Computer scientist Geoffrey Hinton doesn’t mince words when he talks about the future of machine learning.
“They should stop training radiologists now,” Hinton said in one speech, according to an article from The New Yorker.
Hinton and others like him are convinced that the field of radiology, at least as a human endeavor, will be obsolete in a decade at the longest. Machines, he insists, will do the job and do it better.
His faith is in deep learning, of which he is considered the father. Deep learning is based on a computing strategy called a “neural network,” which is designed to mimic the way a human brain works.
Deep learning begins with large quantities of data, such as data from electrocardiograms or chest X-rays, being input into a neural network. Once the network has been trained to differentiate a regular example from an irregular one, it begins to generate its own algorithms based, as a human brain would, on observation and experience.
The approach has proven adept at identifying complex patterns in images and audio, and it has led to the development of better-than-human image-recognition and voice-recognition systems.
It’s a scenario that has thrilled some, particularly those who come from the tech side, and worried others, who wonder if their professions will be made obsolete. What actually occurs will likely be less dramatic than either viewpoint envisions. But the fact that advances are provoking these sorts of conversations is testament to the increasing ability of machines to be taught to think like humans.
Less evangelical forecasters talk in terms of evolution and collaboration. While reading the words “post-human medicine” may send a chill up your spine, an article from STAT suggests that rather than taking away doctors’ jobs, these technological advances will reveal what the physicians’ actual function is, by performing many of the duties that once consumed so much of their time.
“If a machine can do it, then it was never really human to begin with,” according to the author of the STAT article, Houston physician Bryan Vartabedian, M.D. He writes that members of his profession must stop “seeing ourselves as victims of the machine,” and instead “see ourselves as active participants in not only shaping the future but defining our role before we arrive.”
The best outcomes will occur through the collaboration of physicians and machines, according to Bart de Witte, IBM Germany’s director of digital health.
“To achieve the best results humans and machines have to collaborate — they have to become partners,” de Witte writes in an article for Dataconomy, adding that this also requires humans to acquire “a new set of skills and a new way of thinking.”

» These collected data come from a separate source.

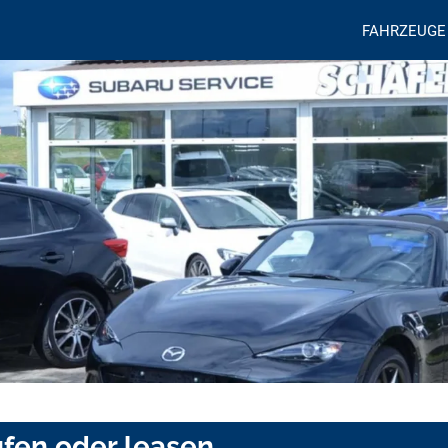
FAHRZEUGE
ufen oder leasen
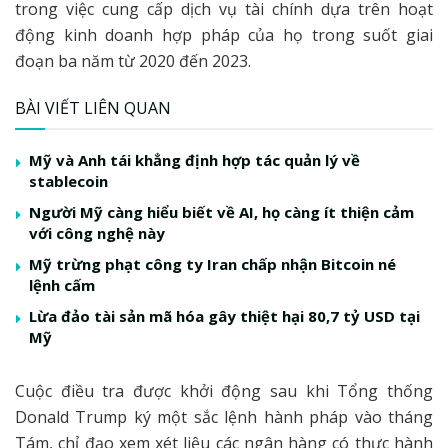
trong việc cung cấp dịch vụ tài chính dựa trên hoạt
động kinh doanh hợp pháp của họ trong suốt giai
đoạn ba năm từ 2020 đến 2023.
BÀI VIẾT LIÊN QUAN
Mỹ và Anh tái khẳng định hợp tác quản lý về
stablecoin
Người Mỹ càng hiểu biết về AI, họ càng ít thiện cảm
với công nghệ này
Mỹ trừng phạt công ty Iran chấp nhận Bitcoin né
lệnh cấm
Lừa đảo tài sản mã hóa gây thiệt hại 80,7 tỷ USD tại
Mỹ
Cuộc điều tra được khởi động sau khi Tổng thống
Donald Trump ký một sắc lệnh hành pháp vào tháng
Tám, chỉ đạo xem xét liệu các ngân hàng có thực hành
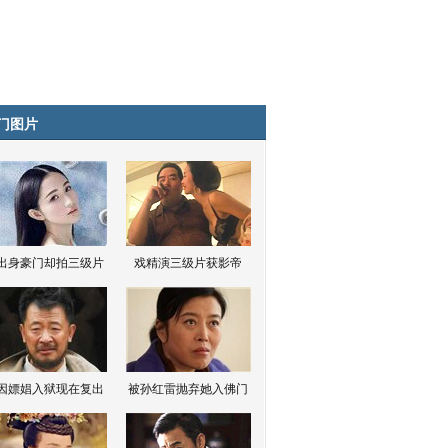
门图片
出身豪门却拍三级片
戏精演三级片获影帝
因嫖娼入狱现在复出
被孙红雷抛弃她入佛门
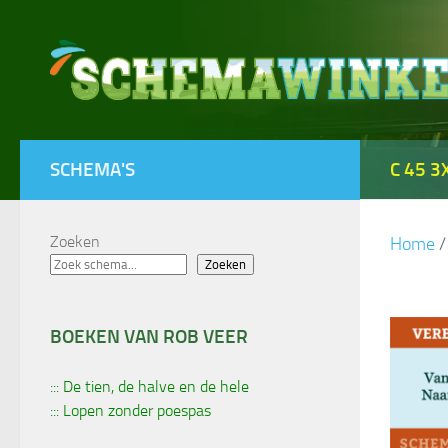
Doorgaan naar inhoud
SCHEMA'S
C 45 3
Zoeken
Home
/
Zoeken
BOEKEN VAN ROB VEER
::: De tien, de halve en de hele
::: Lopen zonder poespas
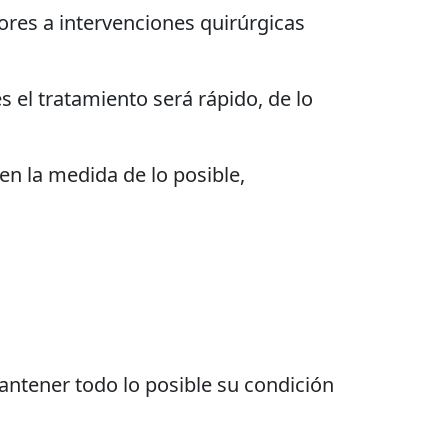
iores a intervenciones quirúrgicas
s el tratamiento será rápido, de lo
 en la medida de lo posible,
antener todo lo posible su condición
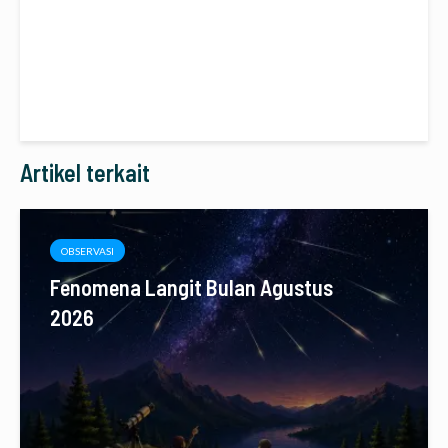
Artikel terkait
OBSERVASI
Fenomena Langit Bulan Agustus
2026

Machines can’t replicate the human touch, the ability of a flesh-and-blood physician to convey empathy, encouragement and the feeling that the patient is being cared for.
A machine may learn how to diagnose an illness, formulate a prognosis and recommend treatment, but it can’t give the patient the comfort and support that another human can.
More opportunity for one-on-one contact with patients may turn out to be a benefit of machine-driven healthcare, however.
Cardiologist Ethan Weiss is optimistic about the potential of new technology to help physicians find the answers to complex medical questions. He doesn’t, though, see it replacing medical professionals.
“I hope it will help me do things that I don’t want to do,” Weiss said in an interview with CNBC.
Rasu Shrestha, chief of radiology informatics at University of Pittsburgh Medical Center, told CNBC that he doubts Geoffrey Hinton’s prediction that artificial intelligence will replace his profession. He does, however, hope it will perform tasks he feels relegate him to the roles of a “mere diagnostician” or a “human robot.”
In doing so, technology would let Shrestha spend more time directly with patients.
“Health and health care is too human a notion for AI alone to cure it,” said Shrestha.